In one possible implementation, the apparatus further includes:
and the updating module is used for updating the Bluetooth fingerprint library every a first time period, wherein the updating comprises the steps of recording new target Bluetooth fingerprint information obtained during the updating of the Bluetooth fingerprint library into the Bluetooth fingerprint library and removing the Bluetooth fingerprint information which is judged to be invalid from the target Bluetooth fingerprint information in the Bluetooth fingerprint library.
In a possible implementation manner, the updating module is configured to count at least two positions of each bluetooth device in the bluetooth devices corresponding to the target bluetooth fingerprint information; removing Bluetooth fingerprint information, of the at least two positions, of which the distance between the two positions is greater than a distance threshold; generating a polygon corresponding to each target Bluetooth fingerprint information based on a polygon generation algorithm and the at least two positions; and removing target Bluetooth fingerprint information of which the area of the polygon is larger than an area threshold value during updating of the Bluetooth fingerprint library.
In a possible implementation manner, the second determining module is further configured to reacquire, after the reference duration, a bluetooth signal received by the device of the target object; and determining a state of the target object based on the reacquired bluetooth signal in response to the reacquired bluetooth signal being different from the first bluetooth signal.
In another aspect, a computer device is provided, the computer device including a processor and a memory, the memory storing at least one computer program, the at least one computer program being loaded and executed by the processor to cause the computer device to implement a method of state identification as described above.
In another aspect, there is provided a computer readable storage medium having stored therein at least one computer program loaded and executed by a processor to cause a computer to implement a method of state identification as described in any of the above.
In another aspect, there is also provided a computer program product or computer program comprising computer instructions stored in a computer readable storage medium, the computer instructions being read from the computer readable storage medium by a processor of a computer device, the computer instructions being executed by the processor to cause the computer device to perform a method of state identification as described in any of the above.
The technical scheme provided by the embodiment of the application at least brings the following beneficial effects:
According to the technical scheme, the first Bluetooth signal received by the equipment of the target object is obtained, bluetooth fingerprint information matched with the first Bluetooth signal is determined in the Bluetooth fingerprint library, and then, the state recognition result of the target object is determined based on the place corresponding to the Bluetooth fingerprint information matched with the first Bluetooth signal. By the method, the condition that a Bluetooth beacon is virtualized on the merchant App to help identify the target object is avoided, so that the condition identification of the target object by the method is not limited by the use rate of the merchant App, and the accuracy of the condition identification is improved.
Drawings
In order to more clearly illustrate the technical solutions of the embodiments of the present application, the drawings that are needed in the description of the embodiments will be briefly introduced below, and it is obvious that the drawings in the following description are only some embodiments of the present application, and that other drawings may be obtained according to these drawings without inventive effort for a person skilled in the art.

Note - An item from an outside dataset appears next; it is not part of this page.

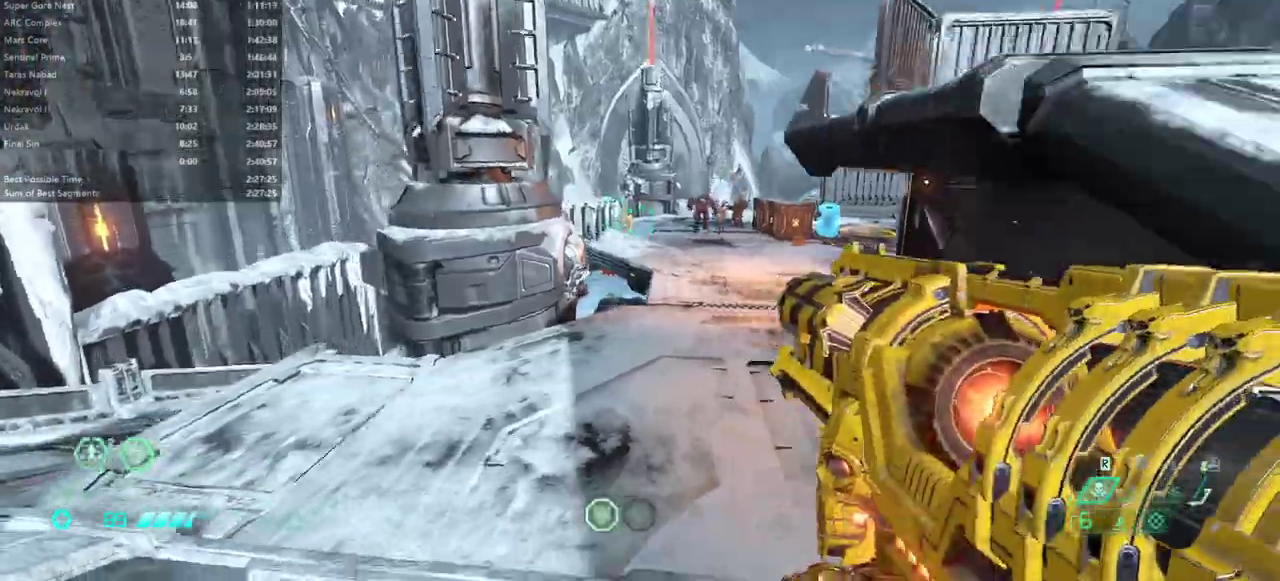
{"keys": ["bw"], "mouse": ["right"], "events": [[67, "jump", "up"], [300, "mouse_right", "down"], [333, "l", "down"], [467, "l", "up"]]}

FIG. 1 is a schematic diagram of a method implementation environment for state identification provided in an embodiment of the present application;
FIG. 2 is a flow chart of a method of state identification provided by an embodiment of the present application;
Fig. 3 is a schematic distribution diagram of bluetooth fingerprint information according to an embodiment of the present application;
fig. 4 is a flowchart of selecting target bluetooth fingerprint information from bluetooth fingerprint information corresponding to a third bluetooth signal based on a WiFi fingerprint according to an embodiment of the present application;
FIG. 5 is a schematic illustration of various periods of cargo delivery provided in an embodiment of the present application;
fig. 6 is a schematic diagram of a bluetooth list provided in an embodiment of the present application;
fig. 7 is an overall framework diagram of bluetooth fingerprint generation and bluetooth fingerprint matching provided in an embodiment of the present application;
FIG. 8 is a schematic diagram of a state recognition device according to an embodiment of the present application;
fig. 9 is a schematic structural diagram of a server according to an embodiment of the present application;
fig. 10 is a schematic structural diagram of a terminal according to an embodiment of the present application.
Detailed Description
For the purpose of making the objects, technical solutions and advantages of the present application more apparent, the embodiments of the present application will be described in further detail below with reference to the accompanying drawings.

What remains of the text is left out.